▶ **SOURCE TEXT**

Debian’s newest developer and AM, Myon, NMU’ed the package for me and so elvis-tiny 1.4-18.1 is the first package I build to enter Debian. The package was btw initially built on my Unstable box at home, which is an about 10 years old Pentium 1 with 133 MHz and 64 MB of RAM called m35. I was working there via ssh and screen using my ThinkPad bijou — which is also an Pentium 1 with 133 MHz and therefore in the same performance class as m35.
Later in the afternoon, djpig filed another RC bug against that package because the above mentioned list of old RC bugs hasn’t been updated yet, so this package probably won’t get into testing that fast. On the other hand: The package is really old and seems unmaintained, because the three bugs weren’t that hard to fix. So it’s probably not so bad that this bug report was filed. And as HE wrote in his blog today, it probably saved him work, because he planned to find all such packages and file the appropriate bugs against them…
While doing some keysigning with the people who were sitting beside me (Amaya and h01ger) I also learned how to use caff and directly found a bug and filed it, while Myon just had uploaded a new version shortly before. But late in the night, he seemed to upload the next version where the bug is already fixed… And thanks to Emme installed the missing dependency for using gnupg-agent on the console (pinentry-curses) on Saturday, I’ve now no more excuses for not yet having signed all the keys from the Key Signing Party at Linuxtag in Karlsruhe.

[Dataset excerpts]
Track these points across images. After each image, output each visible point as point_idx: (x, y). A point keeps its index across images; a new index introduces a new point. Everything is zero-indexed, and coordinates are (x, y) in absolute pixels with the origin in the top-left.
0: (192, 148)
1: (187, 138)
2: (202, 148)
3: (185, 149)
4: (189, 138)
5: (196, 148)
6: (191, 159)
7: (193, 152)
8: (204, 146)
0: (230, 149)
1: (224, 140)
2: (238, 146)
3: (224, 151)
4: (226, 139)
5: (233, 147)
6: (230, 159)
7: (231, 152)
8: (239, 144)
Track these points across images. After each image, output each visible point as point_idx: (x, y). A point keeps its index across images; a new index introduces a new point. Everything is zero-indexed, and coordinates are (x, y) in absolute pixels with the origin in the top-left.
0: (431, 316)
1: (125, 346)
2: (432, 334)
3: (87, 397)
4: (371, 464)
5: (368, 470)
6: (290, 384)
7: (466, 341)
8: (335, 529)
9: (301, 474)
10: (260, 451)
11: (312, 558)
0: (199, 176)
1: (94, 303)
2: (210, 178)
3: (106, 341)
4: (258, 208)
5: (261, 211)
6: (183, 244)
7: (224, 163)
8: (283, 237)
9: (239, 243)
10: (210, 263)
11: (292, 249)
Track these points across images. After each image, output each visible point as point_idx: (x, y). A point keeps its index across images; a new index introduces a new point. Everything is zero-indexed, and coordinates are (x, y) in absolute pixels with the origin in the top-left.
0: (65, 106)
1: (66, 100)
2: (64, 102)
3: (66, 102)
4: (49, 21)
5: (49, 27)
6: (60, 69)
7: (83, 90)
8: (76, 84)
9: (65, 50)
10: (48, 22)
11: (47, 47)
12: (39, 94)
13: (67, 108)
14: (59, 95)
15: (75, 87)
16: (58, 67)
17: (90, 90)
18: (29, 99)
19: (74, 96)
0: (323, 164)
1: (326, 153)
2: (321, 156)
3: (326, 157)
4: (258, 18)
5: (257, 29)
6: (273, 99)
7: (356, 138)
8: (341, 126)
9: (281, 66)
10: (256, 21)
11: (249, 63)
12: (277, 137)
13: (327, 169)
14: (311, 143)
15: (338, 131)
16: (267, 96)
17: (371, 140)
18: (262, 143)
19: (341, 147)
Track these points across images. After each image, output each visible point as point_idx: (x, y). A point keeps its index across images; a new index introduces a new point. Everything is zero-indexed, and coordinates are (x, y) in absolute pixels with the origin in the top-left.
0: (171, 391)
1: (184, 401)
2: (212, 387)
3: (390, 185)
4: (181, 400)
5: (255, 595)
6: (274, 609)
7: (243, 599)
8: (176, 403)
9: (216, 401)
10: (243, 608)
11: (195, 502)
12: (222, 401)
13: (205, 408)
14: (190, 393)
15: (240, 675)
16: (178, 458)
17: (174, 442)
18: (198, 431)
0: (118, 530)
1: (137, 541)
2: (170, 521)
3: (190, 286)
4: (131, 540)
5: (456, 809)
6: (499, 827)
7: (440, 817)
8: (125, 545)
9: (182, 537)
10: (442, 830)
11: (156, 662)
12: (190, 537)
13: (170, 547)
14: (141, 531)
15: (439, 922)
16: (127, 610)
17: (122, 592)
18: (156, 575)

▶ **HOW TO COMPLETE THIS TASK**
Return the passage of the blog post starting with "Debian’s newest developer" and going on through "class as m35.". Work from the blog post alone, not from the items.

▶ **FINISHED TASK**
Debian’s newest developer and AM, Myon, NMU’ed the package for me and so elvis-tiny 1.4-18.1 is the first package I build to enter Debian. The package was btw initially built on my Unstable box at home, which is an about 10 years old Pentium 1 with 133 MHz and 64 MB of RAM called m35. I was working there via ssh and screen using my ThinkPad bijou — which is also an Pentium 1 with 133 MHz and therefore in the same performance class as m35.